光った天才的な内角打ち 肝炎を克服した阪急の“小さなスラッガー”石嶺和彦【プロ野球回顧録】

 

練習時間を制限されながら


得意な内角打ちは体の近くで打つことを意識したという石嶺(阪急時代)


 リストが効いたスイングと体の回転で、卓越した内角さばきを見せた、阪急の強打者が石嶺和彦だ。

 豊見城高時代は四番・捕手として甲子園をにぎわせ、ドラフト2位で1979年阪急入団。左ヒザ半月板損傷で捕手の道を断たれ、84年からは外野手にコンバート。85年にパ・リーグ最多タイ記録となる6本の代打本塁打を放ち、86年にはDHのレギュラーとなり、当時のプロ野球最多記録の56試合連続出塁をマークした。

 打率.300、33本塁打で初のベストナインに輝いた86年のオフ。大好きな酒を連日飲み歩いていた石嶺だったが、変調を感じ検査を受けたところ、肝炎が発覚した。翌87年は、キャンプでも練習時間を制限されたが、500ccの点滴を1日2回続けながら戦列復帰すると、4月には4割を超える打率をマーク。最終的に、生涯最高打率の.317で打点も91、2年連続のベストナインにも輝いた。

 阪急がオリックスに変わった89年は、DHに定着していた石嶺にライバルが出現。前年、南海のDHとして2冠王に輝いた門田博光だ。この年、DHと外野の併用にリズムを崩した石嶺は成績不振に終わった。
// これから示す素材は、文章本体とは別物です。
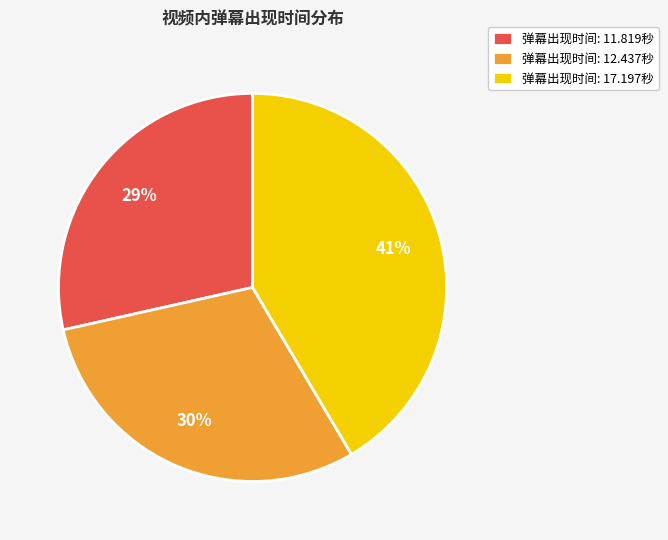

Which has a higher value, 弹幕出现时间: 11.819秒 or 弹幕出现时间: 17.197秒?

弹幕出现时间: 17.197秒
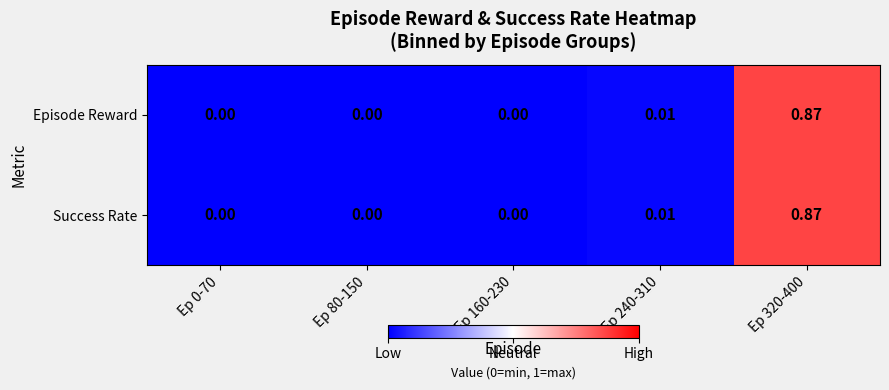

Is the value of Episode Reward at Ep 160-230 greater than the value of Success Rate at Ep 320-400?

No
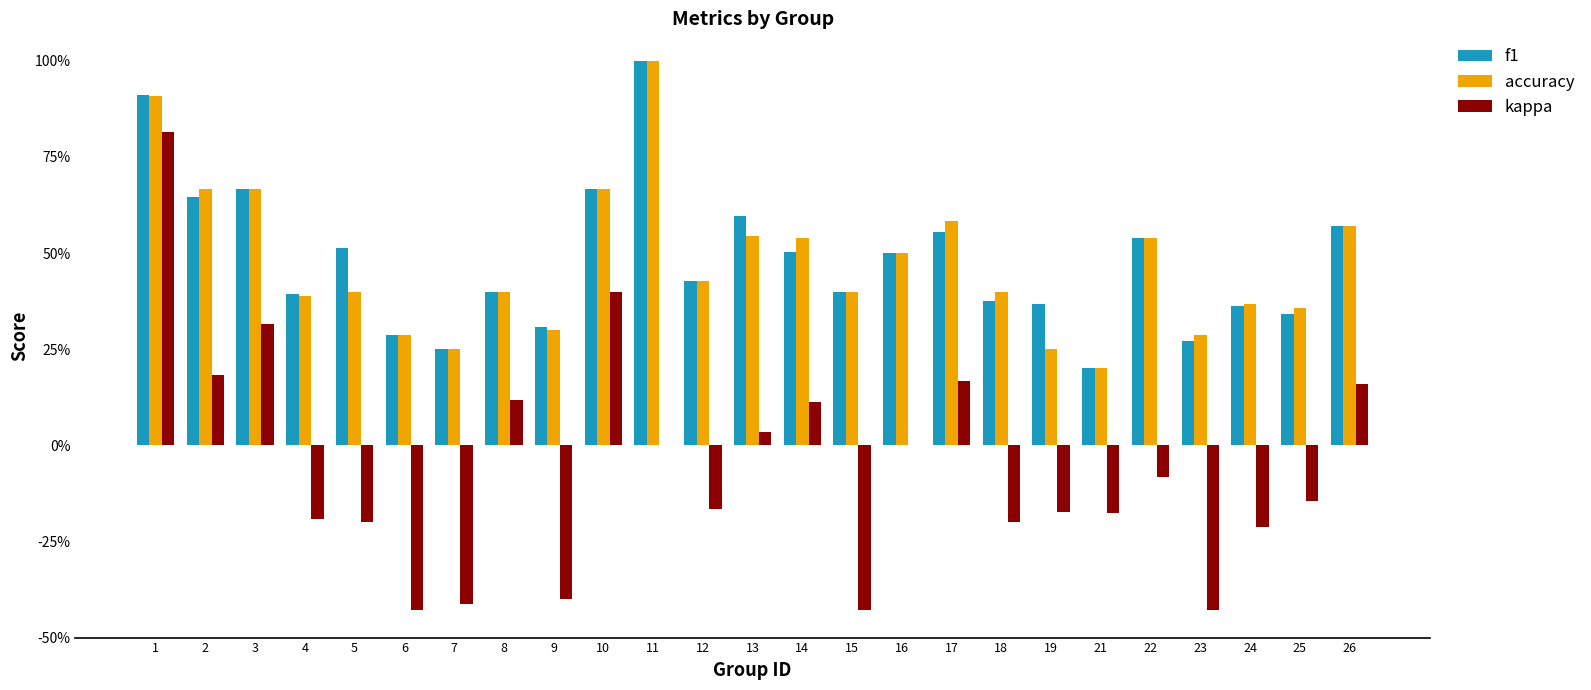

Is it true that kappa equals -0.5 at 9?

False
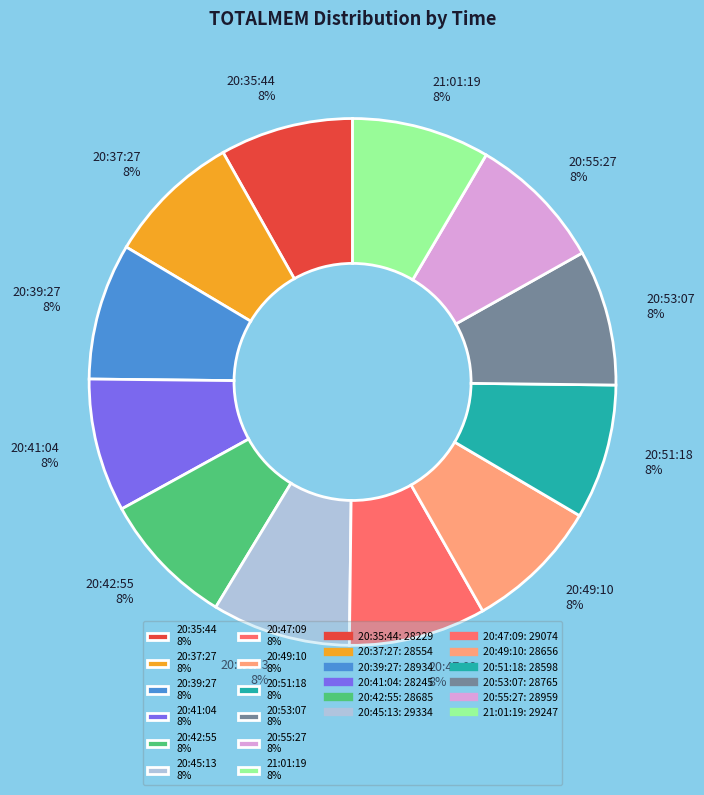

To the nearest percent, what portion does 20:45:13 8% represent?

8%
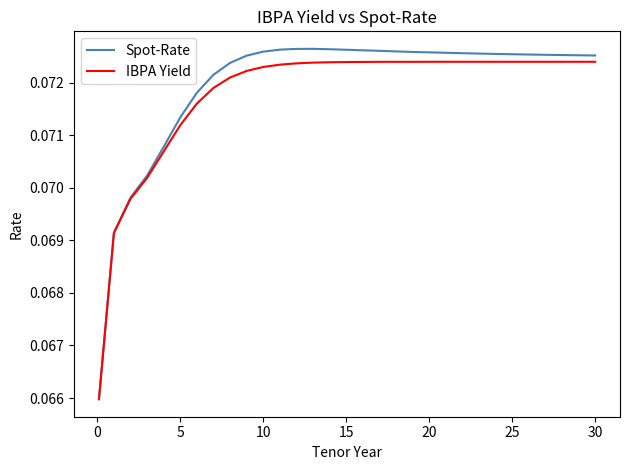

What are all the series names shown in the legend?

Spot-Rate, IBPA Yield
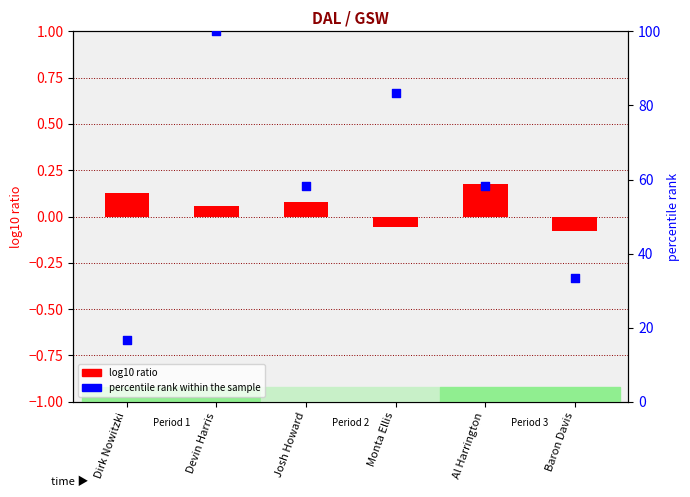

Which series reaches the maximum Y coordinate?

percentile rank within the sample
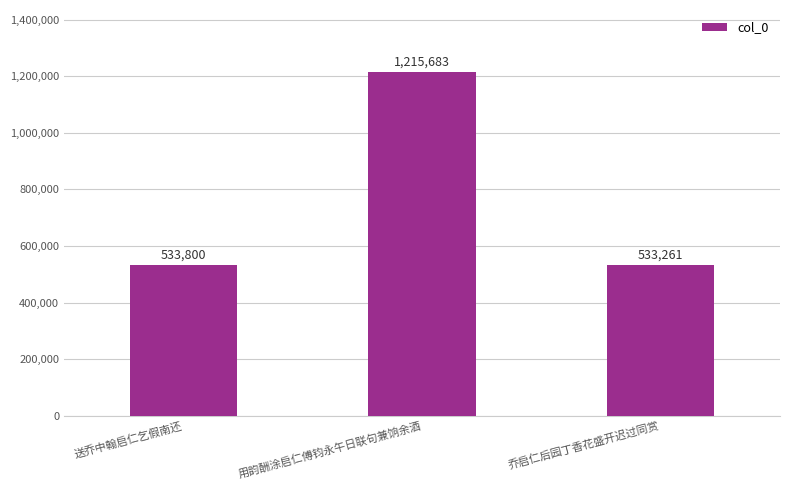

What is the label of the 2nd bar from the left?

用韵酬涂启仁傅钧永午日联句兼饷余酒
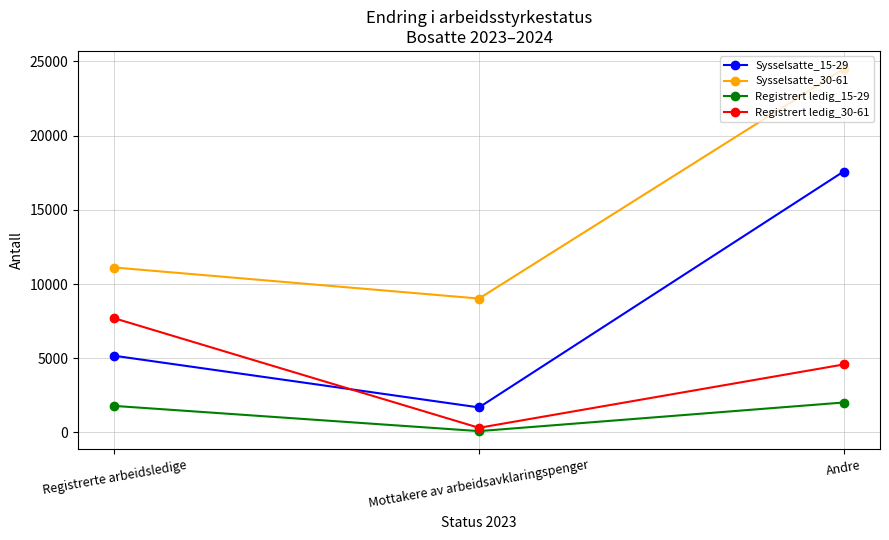

Rank the series at Registrerte arbeidsledige from highest to lowest value.

Sysselsatte_30-61, Registrert ledig_30-61, Sysselsatte_15-29, Registrert ledig_15-29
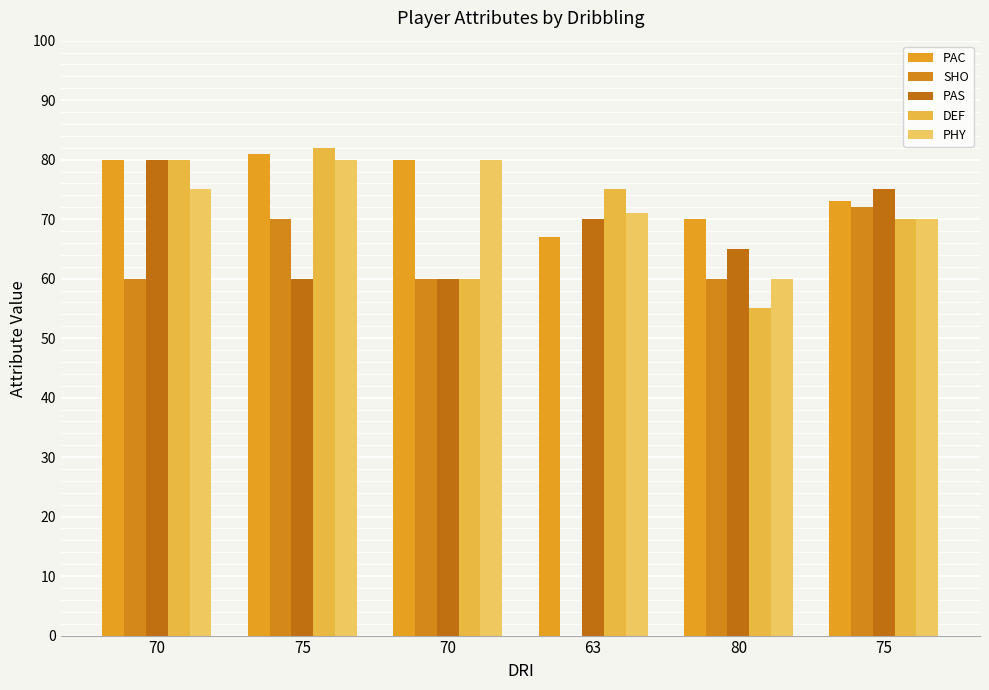

How many groups of bars are there?

6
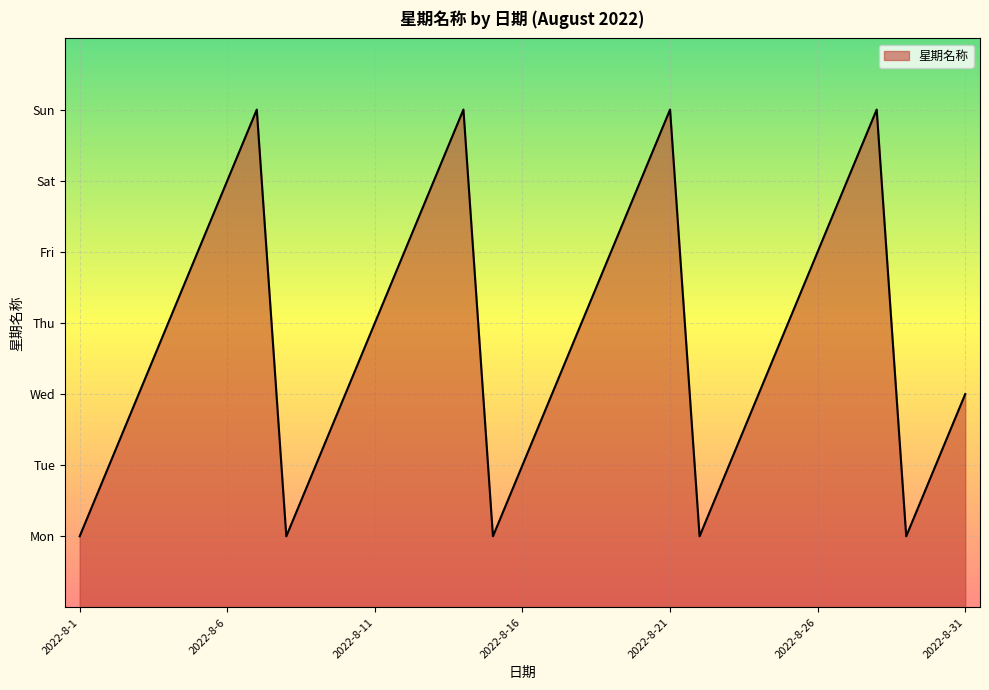

Does the chart have visible grid lines?

Yes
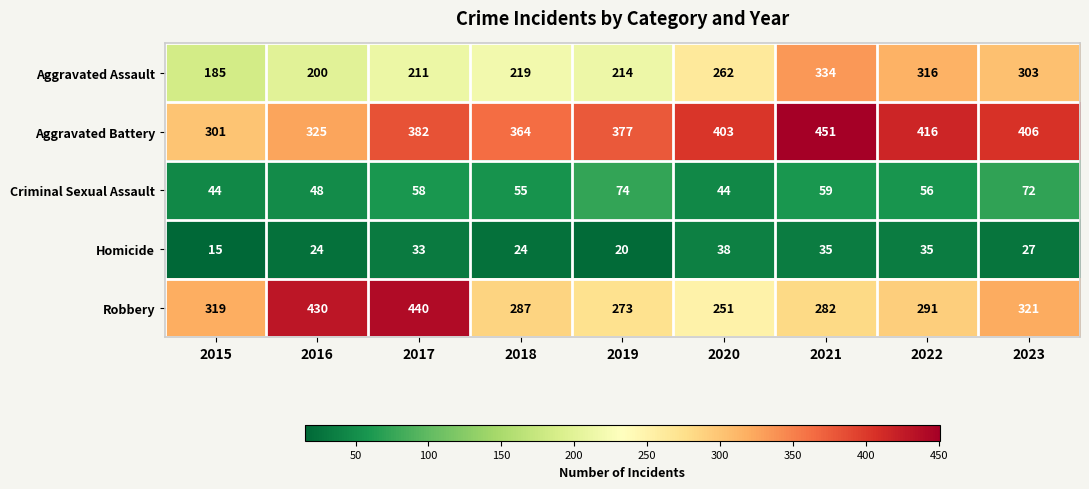

Which label corresponds to the largest value in the chart?

2021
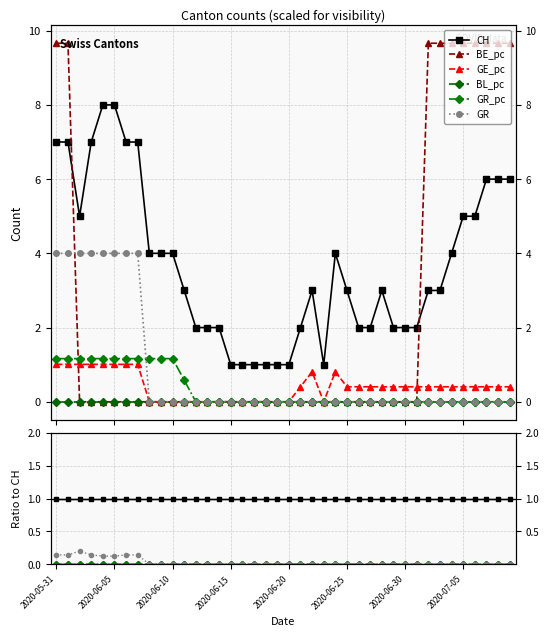

Where is GE_pc nearest to the value 0?

8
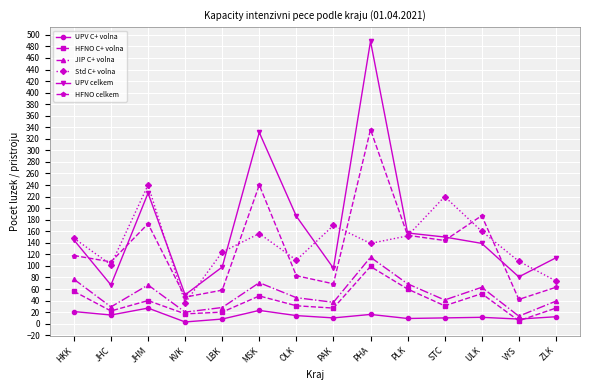

At MSK, list the series in order from largest to smallest.

UPV celkem, HFNO celkem, Std C+ volna, JIP C+ volna, HFNO C+ volna, UPV C+ volna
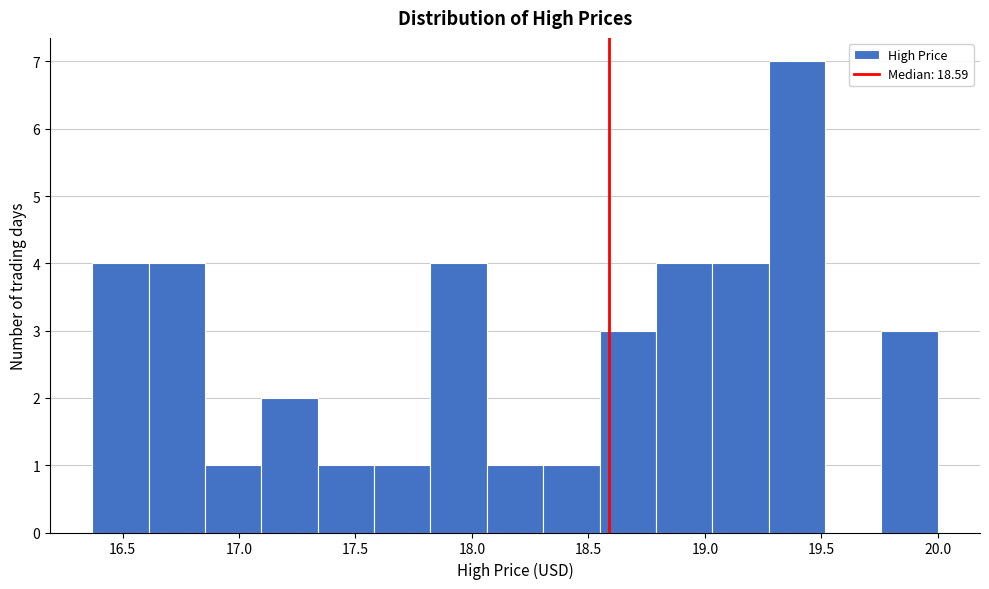

Reading left to right, transcribe this chart: for each bar, give the range it covers on the x-axis and its height. Neither the bar edges nor the heights are printed on the chart, so give them approximately, as read against the axes.

16.35 to 16.60: 4
16.60 to 16.85: 4
16.85 to 17.10: 1
17.10 to 17.35: 2
17.35 to 17.60: 1
17.60 to 17.80: 1
17.80 to 18.05: 4
18.05 to 18.30: 1
18.30 to 18.55: 1
18.55 to 18.80: 3
18.80 to 19.05: 4
19.05 to 19.25: 4
19.25 to 19.50: 7
19.50 to 19.75: 0
19.75 to 20.00: 3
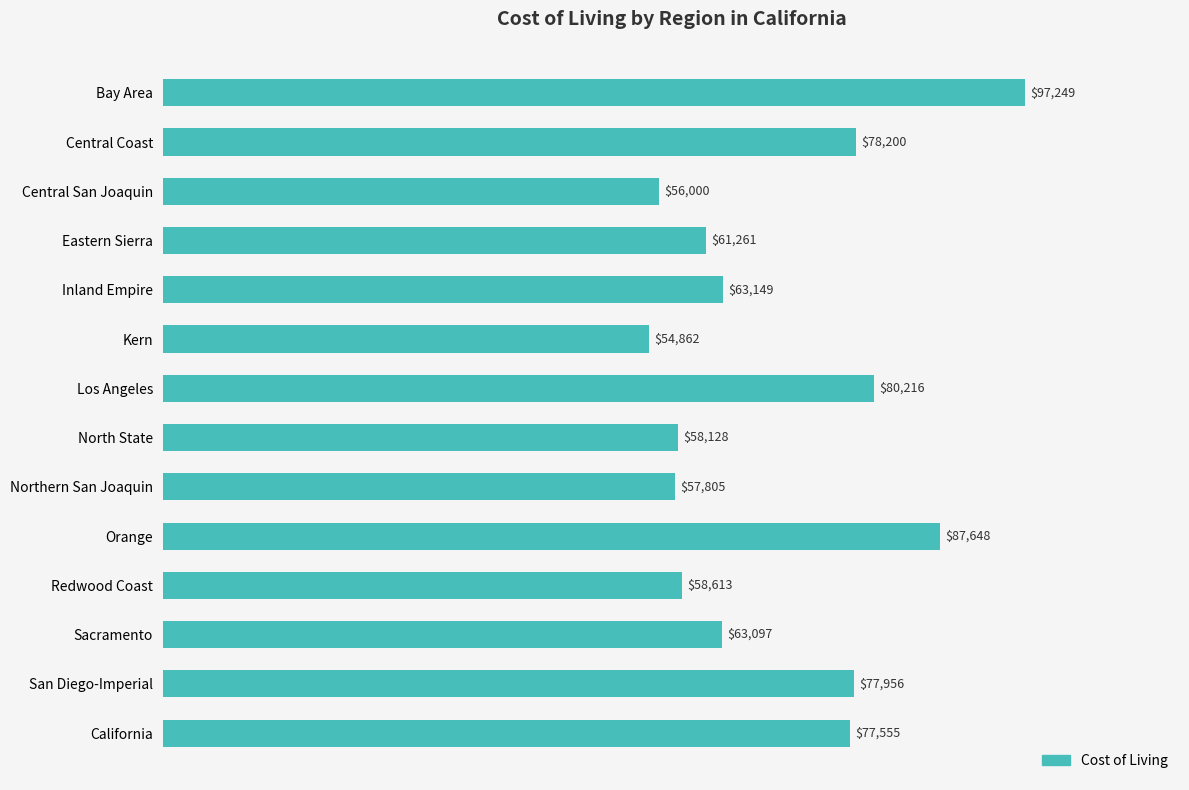

What is the value of the 10th bar from the top?

87648.0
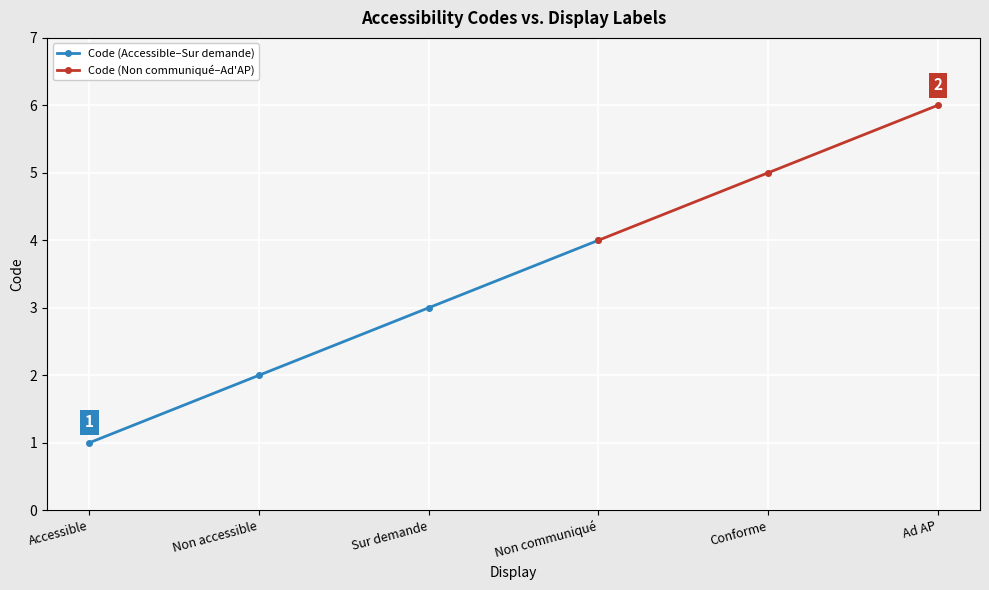

List the labels in order of value, smallest first.

Accessible, Non accessible, Sur demande, Non communiqué, Conforme, Ad AP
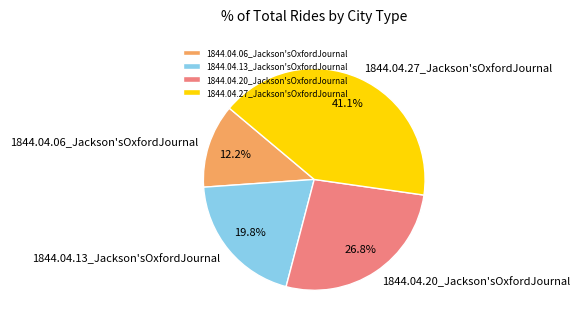

What percentage do 1844.04.20_Jackson'sOxfordJournal and 1844.04.13_Jackson'sOxfordJournal together represent?

46.6%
「守備に神経を使ったのは事実。何とかうまく見せようって。それがバッティングに影響したのでしょう。でも次の年は気持ちを切り替えた。どうせ下手なんだから、エラーしても仕方ない。ベンチも俺の守備には期待していないんだから」

 そう考えると、気持ちがスーッとしたという。翌90年、得意な打撃に集中した石嶺に、前年のような迷いはなくなっていた。初タイトルとなる打点王(106打点)に、2冠こそ逃したが、リーグ2位タイの37本塁打と結果を残してみせた。

阪神時代の石嶺


 93年オフにFAで阪神に移籍。阪急・オリックス時代ほどの数字は残せなかったが、1年目はチーム最多の77打点。6年連続の全試合出場を果たす。しかし徐々に出場機会が減り、96年限りで現役を引退した。